2024 could be the first real test of Guyana’s still ‘on trial’ tourism sector

Tourism Minister Oneidge Walrond
Tourism Minister Oneidge Walrond

Whenever, over several decades, the idea of Guyana becoming a ‘tourism haven’ has arisen, the idea was frequently doused with cold water, not on account of the country’s lack of credentials to support a tourism sector, but on account of ‘excuses’ that were underpinned by a mix of ideological idiocy and refusal to accept that what we saw as the grandeur that was associated with tourism in other parts of the world could not possibly be replicated here. ‘Ideological’ refusal to visualize hospitality workers serving cocktails to tourists on sandy beaches as a valuable part of the tourist economy was, in some respects, the legacy of an inferiority complex which our colonial past had made difficult for our indigenous leaders to stomach.

Times have changed and these days the country’s tourism ministry is waxing warm about envisaged undertakings that will transform part of the interior into luxury locations that will help banish the banality of urban life from public consciousness. Where an exception will be made, it will be on account of Tourism Minister Oneidge Walrond’s current excitable ‘marketing’ of the various hotels which she appears to feel will, over time, help positively transform the country’s capital. Still, Guyana is well ‘behind time’ with its tourism ‘tra la la.’ Oil has been the ‘party pooper’, the major finds from 2015 onwards and the consequential attention which ‘black gold’ drew to the country brought visitors here from all parts of the world.

For reasons associated primarily with ‘getting rich’ quick, the country’s tourism sector has still not been able to get out of the blocks. It is, however, much too late for expressions of regret now. For what it is worth, tourism must be sculpted from the upheaval that comes with cataclysmic change. The latest ‘scoop’ that ‘Guyana is on its way to achieving 2000 hotel rooms by 2025’ is more of a sensational ‘tag line’ than anything even remotely resembling a ‘dead sure’ promise. That is the way we have become. If the dream is to be kept alive, sensationalism must ‘trump everything.’ When the time comes, we will find some appropriate way to explain/justify the extension that will probably be required to finish the job. 

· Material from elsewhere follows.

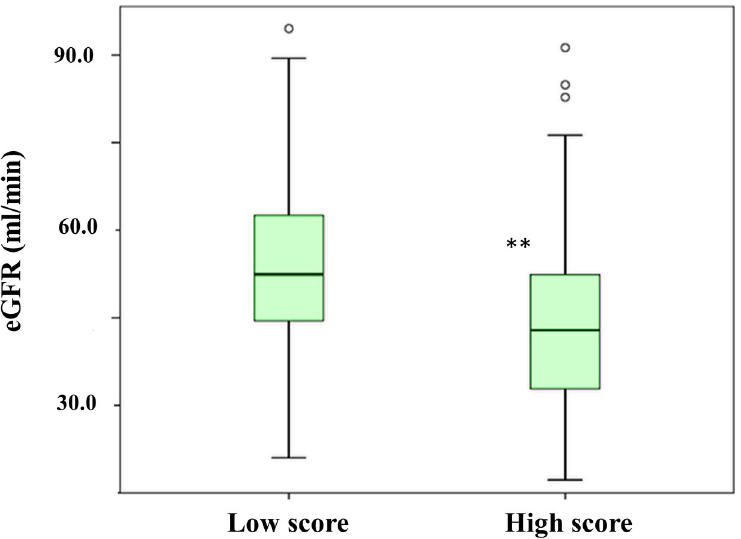
Fig 1. Distribution of estimated glomerular filtration rate (eGFR) values one year after grafting according to the score assigned to the pretransplant biopsies. �� p = 0.01.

Two thousand rooms in less than a year – given all the various other distractions that obtain – is almost certainly what we in Guyana usually refer to as ‘a stretch.’ Not that that should have prevented the Tourism Minister from doing her recent walkabout, “inspecting works” at the “boutique-style edifice” that is the Robb and Oronoque Streets’ Aiden Hotel that is currently being built. The reality is that we are simply going to have to live with the anomalies that have become part of an unfolding pattern, assured in the knowledge that come hell or high water, we are ‘getting there.’

“The contractors have assured us that by May this project will be completed,” is what the Tourism Minister reportedly said upon completion of her recent inspection. Our only response here is that while we are in no way dismissive of the assurances given by the contractors, we believe that we are altogether entitled to the view that Minister Walrond is pushing her luck. Meeting deadlines is not an accustomed trait of local contractors. Mind you, The Stabroek Business, like the Minister, sincerely wish that that the Aiden and the various other edifices of its kind will be ready on time for this year’s Caribbean Premier League (CPL) cricket tournament though we strongly suspect that some of our contractors are likely to ‘fluff’ their timelines.

But Minister Walrond can hardly afford to do nothing more than to see the Aiden through to the end. As the saying goes, she has other equally big fish to fry… like how to get that icon of local tourism, the Rupununi Rodeo, to work for the investors in the event and how to ‘fix’ the Agri Expo in such a way that it not only assumes a more eye-catching overtone but also that the Agro Processors ‘make money.’ Tourism, we know she is aware, is not only a decorative mechanism. It is a business. Then there is Mash! We are told by officialdom that last year’s returning Guyanese and visitors numbered 319,056 persons, “a record-breaking total” we were informed. The authorities went further, describing those numbers as “a clear testimony to the growth of the tourism and hospitality sectors.”

That, decidedly, without the necessary probe, could well be far from true. Still, and leaving aside those who would force or even distort the issue, the portents are promising.  ‘Mash’ and our usual oil and gas fora, will bring their own batches of visitors and these two events will provide the country’s ‘new look’ tourism effort with the first real test of its mettle.